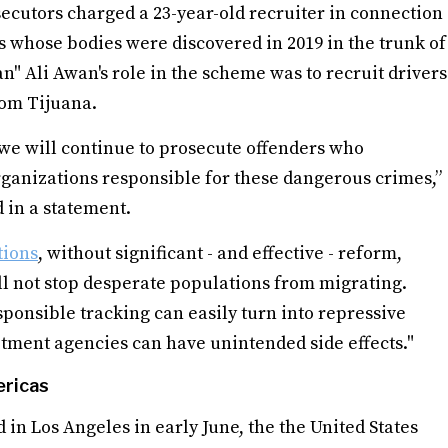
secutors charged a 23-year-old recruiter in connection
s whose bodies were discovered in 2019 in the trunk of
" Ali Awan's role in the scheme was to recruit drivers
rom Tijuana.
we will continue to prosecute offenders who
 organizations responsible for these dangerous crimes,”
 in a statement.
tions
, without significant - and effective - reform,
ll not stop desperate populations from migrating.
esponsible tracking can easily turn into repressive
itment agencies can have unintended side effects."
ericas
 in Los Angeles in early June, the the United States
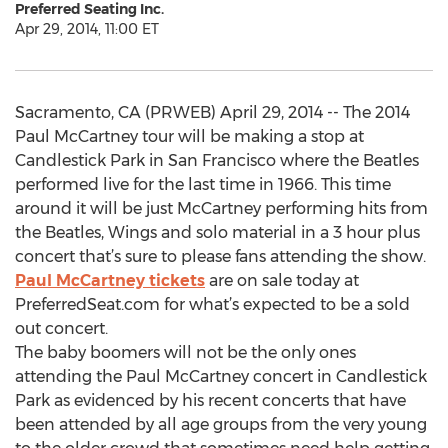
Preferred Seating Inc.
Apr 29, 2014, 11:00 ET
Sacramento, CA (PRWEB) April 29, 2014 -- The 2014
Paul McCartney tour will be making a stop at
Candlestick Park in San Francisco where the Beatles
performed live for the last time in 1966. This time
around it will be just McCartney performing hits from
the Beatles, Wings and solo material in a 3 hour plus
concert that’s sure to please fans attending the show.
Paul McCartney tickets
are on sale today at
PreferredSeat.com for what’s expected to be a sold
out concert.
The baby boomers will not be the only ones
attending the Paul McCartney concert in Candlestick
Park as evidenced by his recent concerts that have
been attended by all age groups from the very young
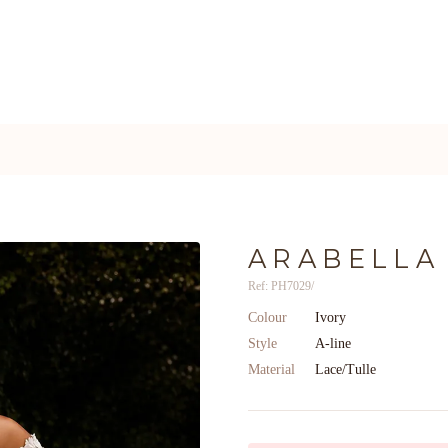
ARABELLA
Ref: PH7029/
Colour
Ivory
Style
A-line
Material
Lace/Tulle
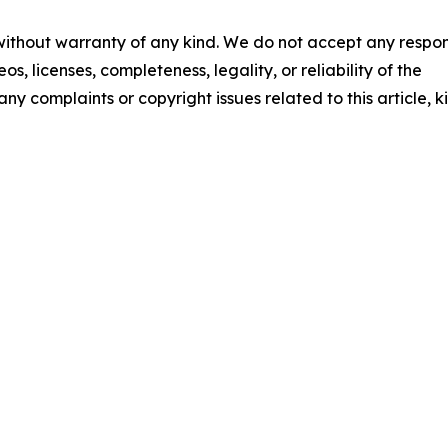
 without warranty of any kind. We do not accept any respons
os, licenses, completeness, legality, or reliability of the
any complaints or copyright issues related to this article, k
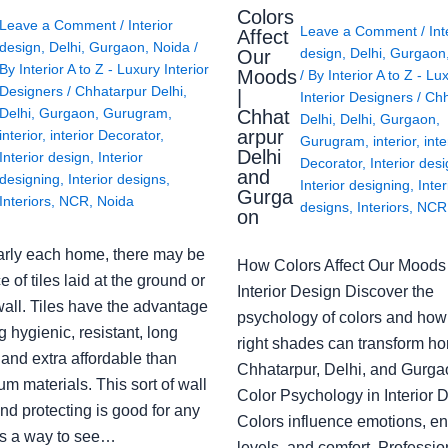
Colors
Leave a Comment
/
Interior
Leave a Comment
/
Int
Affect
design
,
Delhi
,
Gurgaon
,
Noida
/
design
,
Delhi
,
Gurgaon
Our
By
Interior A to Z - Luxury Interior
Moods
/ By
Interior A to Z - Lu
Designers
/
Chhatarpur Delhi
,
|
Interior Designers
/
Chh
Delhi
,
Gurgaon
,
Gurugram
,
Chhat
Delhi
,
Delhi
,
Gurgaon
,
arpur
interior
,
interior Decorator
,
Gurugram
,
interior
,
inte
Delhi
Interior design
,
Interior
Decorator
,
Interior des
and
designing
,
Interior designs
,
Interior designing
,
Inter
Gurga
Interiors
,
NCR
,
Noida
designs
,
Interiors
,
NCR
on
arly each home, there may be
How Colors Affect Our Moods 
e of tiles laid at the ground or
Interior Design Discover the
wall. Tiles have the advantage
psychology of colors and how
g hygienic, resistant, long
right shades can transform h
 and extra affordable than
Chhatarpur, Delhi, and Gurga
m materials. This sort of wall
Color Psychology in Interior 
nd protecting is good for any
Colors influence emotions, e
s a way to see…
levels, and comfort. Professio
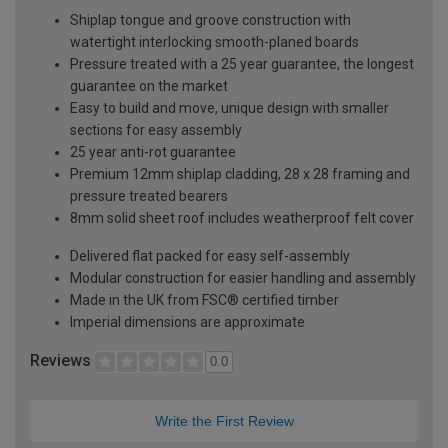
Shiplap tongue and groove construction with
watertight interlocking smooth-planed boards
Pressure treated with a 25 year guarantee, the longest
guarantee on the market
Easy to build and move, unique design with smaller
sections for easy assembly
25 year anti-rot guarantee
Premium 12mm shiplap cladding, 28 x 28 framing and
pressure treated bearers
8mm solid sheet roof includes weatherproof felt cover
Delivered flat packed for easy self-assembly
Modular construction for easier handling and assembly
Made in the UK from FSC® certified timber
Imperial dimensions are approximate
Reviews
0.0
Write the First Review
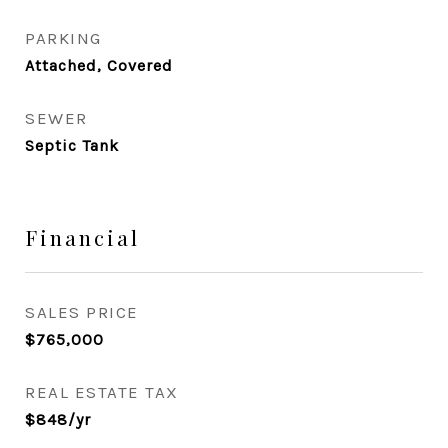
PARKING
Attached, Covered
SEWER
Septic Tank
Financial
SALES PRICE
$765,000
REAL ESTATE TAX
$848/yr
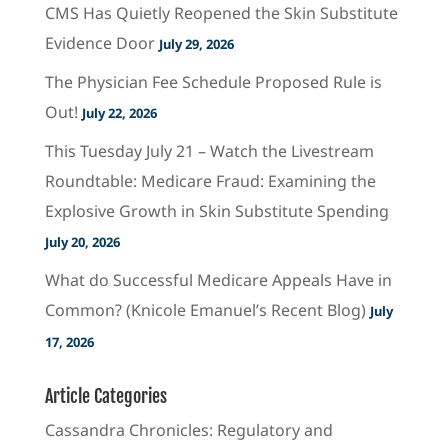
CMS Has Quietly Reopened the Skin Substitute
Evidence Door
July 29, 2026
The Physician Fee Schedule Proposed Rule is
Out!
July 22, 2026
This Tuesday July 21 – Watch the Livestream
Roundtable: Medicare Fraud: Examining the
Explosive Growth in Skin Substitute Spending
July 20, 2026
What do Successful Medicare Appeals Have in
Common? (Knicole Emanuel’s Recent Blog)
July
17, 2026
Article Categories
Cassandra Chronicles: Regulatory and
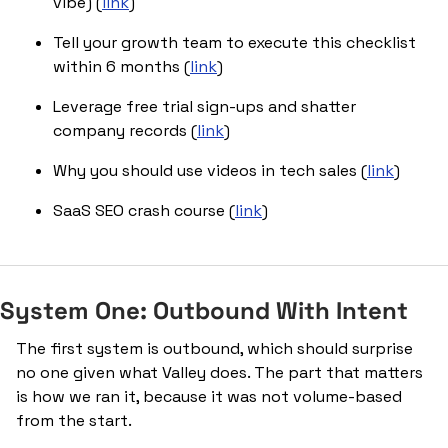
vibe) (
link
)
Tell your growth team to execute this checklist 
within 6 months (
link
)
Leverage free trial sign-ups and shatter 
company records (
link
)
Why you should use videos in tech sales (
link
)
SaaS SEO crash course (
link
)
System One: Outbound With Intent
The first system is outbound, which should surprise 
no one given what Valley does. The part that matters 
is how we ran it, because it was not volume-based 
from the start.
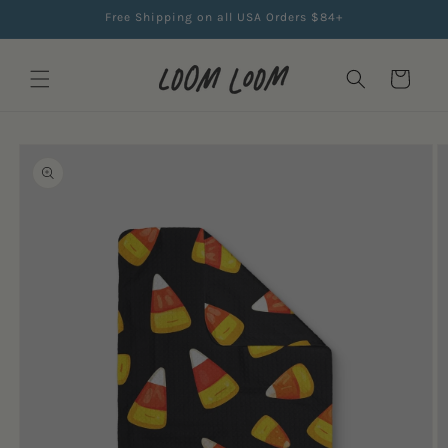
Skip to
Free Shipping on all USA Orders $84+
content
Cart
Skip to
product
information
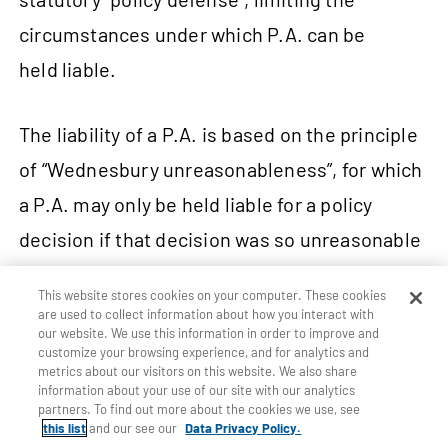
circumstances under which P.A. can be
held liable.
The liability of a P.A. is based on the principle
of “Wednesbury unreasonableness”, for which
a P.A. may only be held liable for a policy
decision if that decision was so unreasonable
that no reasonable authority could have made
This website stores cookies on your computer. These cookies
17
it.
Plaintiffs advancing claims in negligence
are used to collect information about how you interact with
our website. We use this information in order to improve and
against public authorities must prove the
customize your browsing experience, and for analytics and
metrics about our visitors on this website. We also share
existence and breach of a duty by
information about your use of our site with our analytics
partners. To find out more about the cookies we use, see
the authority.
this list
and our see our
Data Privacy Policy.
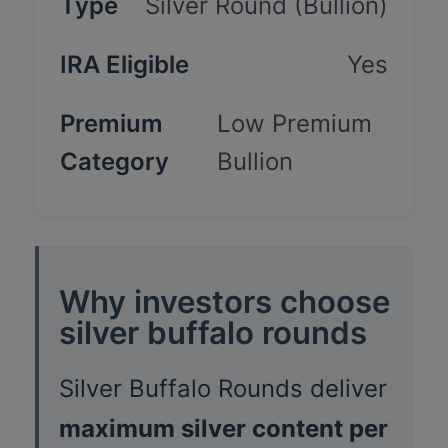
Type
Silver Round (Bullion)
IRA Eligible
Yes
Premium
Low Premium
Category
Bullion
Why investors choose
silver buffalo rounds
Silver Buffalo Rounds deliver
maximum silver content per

» **EXERCISE BRIEF**
Count the lines of the records that contain the string "analytics", treating uppercase and lowercase as different. Reply with the number only.

» **SOLUTION FOR THIS TASK**
2